CHAPTER III
I stood by the yawning mouth of the newly exhumed grave and swore. I had only been on duty two hours, but I had lost a Cadillac-corpse already.
I shifted the beam of my pocket torch from the deep impressions made by the 'copter feet to the tumbled earth around the huge grave mouth, then into the empty grave itself. The gun metal casket had left a neat rectangle in the blue clay when the cargo winch had yanked it loose. Staring down at the smooth, mute subsoil, I felt like Christian wallowing in the Slough of Despond.
I had lied to Julia. Things were not under control at Cadillac. This was the fourth car-corpse I had lost during the past month, and I shuddered when I thought of what the Cadillac Sexton would probably say to me in the morning.
The fact that I'd lost no time in notifying the Air Police was small consolation. The half dozen decrepit 'copters they had at their disposal were no match for the streamlined jobs of the ghouls. The ghouls would get away just as they always did and one more car-corpse would be dismembered and sold on the black market—or contribute its vital steel, copper and aluminum to the clandestine manufacture of newer and swifter 'copters.
I kicked a lump of loose dirt. I felt sick. Around me, tall lombardies formed a palisade so dense that the light of the gibbous moon couldn't penetrate it. Above me, Mars shone like an inflamed red eye. For a moment I wished I were up there, a member of the abandoned colony in Deucalionis Regio.

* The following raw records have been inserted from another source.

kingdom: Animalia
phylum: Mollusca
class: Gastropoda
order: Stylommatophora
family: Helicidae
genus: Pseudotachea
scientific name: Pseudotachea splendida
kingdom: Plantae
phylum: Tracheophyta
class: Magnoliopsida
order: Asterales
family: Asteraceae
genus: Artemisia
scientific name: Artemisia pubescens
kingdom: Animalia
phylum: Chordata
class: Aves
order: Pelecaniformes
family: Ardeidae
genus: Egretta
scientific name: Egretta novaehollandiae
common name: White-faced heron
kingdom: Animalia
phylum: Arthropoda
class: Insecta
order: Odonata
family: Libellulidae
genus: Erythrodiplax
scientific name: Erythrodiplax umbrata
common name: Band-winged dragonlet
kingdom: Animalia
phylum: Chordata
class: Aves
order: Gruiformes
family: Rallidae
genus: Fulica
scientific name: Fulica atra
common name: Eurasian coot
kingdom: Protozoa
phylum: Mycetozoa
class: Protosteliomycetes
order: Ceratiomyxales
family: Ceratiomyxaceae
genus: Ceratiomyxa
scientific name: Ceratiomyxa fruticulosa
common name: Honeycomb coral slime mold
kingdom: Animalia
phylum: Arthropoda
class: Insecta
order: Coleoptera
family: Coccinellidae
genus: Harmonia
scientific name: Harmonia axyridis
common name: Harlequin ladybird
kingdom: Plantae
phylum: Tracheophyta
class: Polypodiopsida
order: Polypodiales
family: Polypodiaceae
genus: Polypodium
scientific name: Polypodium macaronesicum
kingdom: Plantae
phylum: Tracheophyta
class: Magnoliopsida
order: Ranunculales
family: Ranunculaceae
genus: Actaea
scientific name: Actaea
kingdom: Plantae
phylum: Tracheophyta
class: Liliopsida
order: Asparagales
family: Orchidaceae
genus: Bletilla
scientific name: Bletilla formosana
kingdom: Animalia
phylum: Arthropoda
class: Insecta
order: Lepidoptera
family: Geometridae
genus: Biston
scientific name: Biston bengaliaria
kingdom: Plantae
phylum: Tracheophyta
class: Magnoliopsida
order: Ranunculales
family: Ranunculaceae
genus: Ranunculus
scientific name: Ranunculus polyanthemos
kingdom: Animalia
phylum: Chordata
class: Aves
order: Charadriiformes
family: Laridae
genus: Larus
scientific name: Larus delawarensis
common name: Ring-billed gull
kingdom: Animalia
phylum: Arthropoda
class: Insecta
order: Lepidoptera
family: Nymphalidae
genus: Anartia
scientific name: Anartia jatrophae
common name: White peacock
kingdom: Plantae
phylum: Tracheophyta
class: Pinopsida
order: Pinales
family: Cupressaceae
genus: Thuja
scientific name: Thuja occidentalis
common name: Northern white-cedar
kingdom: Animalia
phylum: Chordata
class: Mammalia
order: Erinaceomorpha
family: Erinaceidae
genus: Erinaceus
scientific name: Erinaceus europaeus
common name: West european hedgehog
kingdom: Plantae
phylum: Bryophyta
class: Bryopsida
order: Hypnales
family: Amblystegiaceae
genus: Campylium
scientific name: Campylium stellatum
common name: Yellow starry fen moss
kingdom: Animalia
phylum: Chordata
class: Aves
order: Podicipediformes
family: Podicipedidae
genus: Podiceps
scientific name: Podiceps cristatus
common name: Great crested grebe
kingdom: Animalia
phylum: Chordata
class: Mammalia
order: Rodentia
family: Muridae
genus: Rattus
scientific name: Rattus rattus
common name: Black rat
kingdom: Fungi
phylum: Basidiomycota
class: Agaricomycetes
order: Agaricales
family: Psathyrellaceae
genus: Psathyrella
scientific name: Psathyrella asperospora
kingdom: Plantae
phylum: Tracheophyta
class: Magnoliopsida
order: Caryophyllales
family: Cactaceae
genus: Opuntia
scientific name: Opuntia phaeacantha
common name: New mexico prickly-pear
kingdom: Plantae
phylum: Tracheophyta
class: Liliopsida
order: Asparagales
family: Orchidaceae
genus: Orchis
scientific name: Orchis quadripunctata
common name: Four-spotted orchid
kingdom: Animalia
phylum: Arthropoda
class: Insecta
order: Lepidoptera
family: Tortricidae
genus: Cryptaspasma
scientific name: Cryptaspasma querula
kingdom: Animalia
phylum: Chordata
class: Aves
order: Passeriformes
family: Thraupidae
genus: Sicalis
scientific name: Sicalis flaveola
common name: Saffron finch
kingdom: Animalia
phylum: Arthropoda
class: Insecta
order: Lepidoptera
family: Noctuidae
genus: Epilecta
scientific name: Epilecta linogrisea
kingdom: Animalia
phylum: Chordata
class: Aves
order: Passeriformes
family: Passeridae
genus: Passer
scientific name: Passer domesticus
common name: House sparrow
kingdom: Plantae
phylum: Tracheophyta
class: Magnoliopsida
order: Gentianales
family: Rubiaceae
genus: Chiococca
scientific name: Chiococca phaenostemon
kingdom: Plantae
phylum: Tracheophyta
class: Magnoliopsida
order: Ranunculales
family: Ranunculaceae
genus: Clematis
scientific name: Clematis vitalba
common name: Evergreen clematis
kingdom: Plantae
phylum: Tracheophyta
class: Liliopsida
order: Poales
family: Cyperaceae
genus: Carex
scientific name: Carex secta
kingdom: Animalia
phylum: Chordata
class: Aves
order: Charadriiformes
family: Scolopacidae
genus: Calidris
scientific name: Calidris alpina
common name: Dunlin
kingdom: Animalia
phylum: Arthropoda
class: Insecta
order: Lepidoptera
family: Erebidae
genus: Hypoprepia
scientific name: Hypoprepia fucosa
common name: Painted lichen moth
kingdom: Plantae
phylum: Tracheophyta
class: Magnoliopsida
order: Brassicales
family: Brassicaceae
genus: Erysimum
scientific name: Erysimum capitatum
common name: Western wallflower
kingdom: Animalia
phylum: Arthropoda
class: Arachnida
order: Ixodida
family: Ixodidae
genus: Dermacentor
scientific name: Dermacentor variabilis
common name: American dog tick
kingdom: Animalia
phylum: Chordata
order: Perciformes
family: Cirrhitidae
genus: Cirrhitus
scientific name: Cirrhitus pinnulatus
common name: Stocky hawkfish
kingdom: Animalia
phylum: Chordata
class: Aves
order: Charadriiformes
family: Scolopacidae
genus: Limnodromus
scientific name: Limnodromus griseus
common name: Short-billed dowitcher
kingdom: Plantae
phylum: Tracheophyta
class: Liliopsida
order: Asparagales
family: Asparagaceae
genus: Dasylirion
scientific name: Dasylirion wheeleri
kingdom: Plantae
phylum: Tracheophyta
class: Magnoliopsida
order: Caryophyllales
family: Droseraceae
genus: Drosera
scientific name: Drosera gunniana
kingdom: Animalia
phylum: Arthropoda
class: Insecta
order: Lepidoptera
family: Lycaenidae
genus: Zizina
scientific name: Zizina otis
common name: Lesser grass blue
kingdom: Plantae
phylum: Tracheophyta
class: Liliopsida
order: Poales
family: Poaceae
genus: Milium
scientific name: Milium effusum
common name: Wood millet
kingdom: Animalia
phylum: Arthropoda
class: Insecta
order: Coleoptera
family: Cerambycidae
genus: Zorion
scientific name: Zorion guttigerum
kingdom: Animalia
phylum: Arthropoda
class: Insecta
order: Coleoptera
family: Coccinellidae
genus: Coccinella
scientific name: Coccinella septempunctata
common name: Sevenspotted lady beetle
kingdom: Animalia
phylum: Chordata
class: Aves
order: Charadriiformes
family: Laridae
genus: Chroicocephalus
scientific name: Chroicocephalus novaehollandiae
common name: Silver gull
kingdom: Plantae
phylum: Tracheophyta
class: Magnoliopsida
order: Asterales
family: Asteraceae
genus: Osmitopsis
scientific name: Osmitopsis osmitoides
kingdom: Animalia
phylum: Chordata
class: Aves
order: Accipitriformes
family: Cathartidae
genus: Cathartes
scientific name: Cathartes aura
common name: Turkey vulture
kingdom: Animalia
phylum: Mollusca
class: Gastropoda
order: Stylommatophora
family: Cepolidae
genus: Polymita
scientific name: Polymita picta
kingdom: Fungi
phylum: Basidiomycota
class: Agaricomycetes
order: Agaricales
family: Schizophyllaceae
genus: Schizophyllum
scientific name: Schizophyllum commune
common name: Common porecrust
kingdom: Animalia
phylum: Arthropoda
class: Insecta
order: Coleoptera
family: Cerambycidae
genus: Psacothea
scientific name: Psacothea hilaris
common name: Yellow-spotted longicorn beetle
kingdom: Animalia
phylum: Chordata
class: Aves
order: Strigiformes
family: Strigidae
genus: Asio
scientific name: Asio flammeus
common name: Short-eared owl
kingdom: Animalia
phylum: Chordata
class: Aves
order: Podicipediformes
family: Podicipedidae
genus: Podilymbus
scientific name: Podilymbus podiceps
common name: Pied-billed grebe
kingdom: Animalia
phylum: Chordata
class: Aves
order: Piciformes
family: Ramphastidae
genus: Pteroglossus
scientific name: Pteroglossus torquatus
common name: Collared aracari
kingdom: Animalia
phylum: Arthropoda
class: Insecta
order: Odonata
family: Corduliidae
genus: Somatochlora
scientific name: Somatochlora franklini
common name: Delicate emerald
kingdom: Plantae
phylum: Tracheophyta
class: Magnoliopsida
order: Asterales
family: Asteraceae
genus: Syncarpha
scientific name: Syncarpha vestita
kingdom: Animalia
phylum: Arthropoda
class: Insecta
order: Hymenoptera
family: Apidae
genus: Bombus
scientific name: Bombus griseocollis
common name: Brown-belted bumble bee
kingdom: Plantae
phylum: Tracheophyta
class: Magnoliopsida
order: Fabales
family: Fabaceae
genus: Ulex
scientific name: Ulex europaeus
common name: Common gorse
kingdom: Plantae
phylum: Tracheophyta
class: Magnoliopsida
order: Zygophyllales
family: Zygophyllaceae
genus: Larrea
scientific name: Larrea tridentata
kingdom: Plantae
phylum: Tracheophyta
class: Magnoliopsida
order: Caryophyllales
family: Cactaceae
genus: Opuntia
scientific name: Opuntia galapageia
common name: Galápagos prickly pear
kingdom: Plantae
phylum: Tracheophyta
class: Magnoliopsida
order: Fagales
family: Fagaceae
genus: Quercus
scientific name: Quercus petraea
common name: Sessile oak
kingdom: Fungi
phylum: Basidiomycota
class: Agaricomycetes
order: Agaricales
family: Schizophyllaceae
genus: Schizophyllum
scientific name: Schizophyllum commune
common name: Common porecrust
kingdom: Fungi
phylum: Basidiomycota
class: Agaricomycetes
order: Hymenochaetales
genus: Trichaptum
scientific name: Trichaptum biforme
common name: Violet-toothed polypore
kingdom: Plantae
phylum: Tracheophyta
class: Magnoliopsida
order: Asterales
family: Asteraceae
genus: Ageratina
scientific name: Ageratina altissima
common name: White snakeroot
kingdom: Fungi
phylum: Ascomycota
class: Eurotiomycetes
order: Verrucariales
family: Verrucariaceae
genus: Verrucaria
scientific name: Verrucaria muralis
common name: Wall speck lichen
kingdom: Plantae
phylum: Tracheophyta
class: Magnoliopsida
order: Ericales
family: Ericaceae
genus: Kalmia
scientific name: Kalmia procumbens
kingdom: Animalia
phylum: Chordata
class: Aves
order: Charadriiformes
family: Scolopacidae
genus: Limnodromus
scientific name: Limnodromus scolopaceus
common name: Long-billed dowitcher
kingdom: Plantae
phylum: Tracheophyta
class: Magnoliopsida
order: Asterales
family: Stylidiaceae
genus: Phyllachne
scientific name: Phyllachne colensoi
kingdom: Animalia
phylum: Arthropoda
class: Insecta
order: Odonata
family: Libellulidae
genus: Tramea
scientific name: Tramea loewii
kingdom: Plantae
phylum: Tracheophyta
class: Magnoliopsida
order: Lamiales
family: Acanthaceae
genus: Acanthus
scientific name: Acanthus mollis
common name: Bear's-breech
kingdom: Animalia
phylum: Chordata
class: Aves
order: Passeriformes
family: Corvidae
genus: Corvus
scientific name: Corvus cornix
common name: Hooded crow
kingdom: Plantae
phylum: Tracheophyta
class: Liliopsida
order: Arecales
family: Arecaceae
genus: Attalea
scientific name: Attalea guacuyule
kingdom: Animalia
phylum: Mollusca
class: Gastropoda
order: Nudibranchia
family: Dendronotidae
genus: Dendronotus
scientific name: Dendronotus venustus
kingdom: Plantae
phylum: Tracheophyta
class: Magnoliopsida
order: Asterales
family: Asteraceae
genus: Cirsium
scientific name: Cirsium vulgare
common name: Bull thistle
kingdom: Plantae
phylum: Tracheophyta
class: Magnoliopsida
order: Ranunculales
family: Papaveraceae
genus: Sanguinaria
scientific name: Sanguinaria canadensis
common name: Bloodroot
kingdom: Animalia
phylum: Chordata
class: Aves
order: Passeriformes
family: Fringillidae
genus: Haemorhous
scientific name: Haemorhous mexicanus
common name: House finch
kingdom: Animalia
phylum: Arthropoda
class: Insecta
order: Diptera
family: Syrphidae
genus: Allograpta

But only for a moment. The ordinary rigors of colonial life were as nothing compared to the rigors that must have faced the Martian colonists when the metal crisis terminated the building of spaceships and brought about the colony's isolation. Perhaps those rigors had eased by now, and then again, perhaps Deucalionis Regio had turned into the Valley of the Shadow of Death.
I turned and began walking back to the ganglion tower whence Betz's alarm had summoned me. Betz hailed me when I approached tower 6, and I paused. I could see his round youthful face in the moonlight. The silvery albedo made it seem like a small moon itself as he peered down at me from his eyrie. I had never thought much of him—probably because he had applied for a wife nine years before he needed to and was already a married man. I thought even less of him now.
"I can't understand how they got down without my seeing them," he said.
"I can't understand either," I said.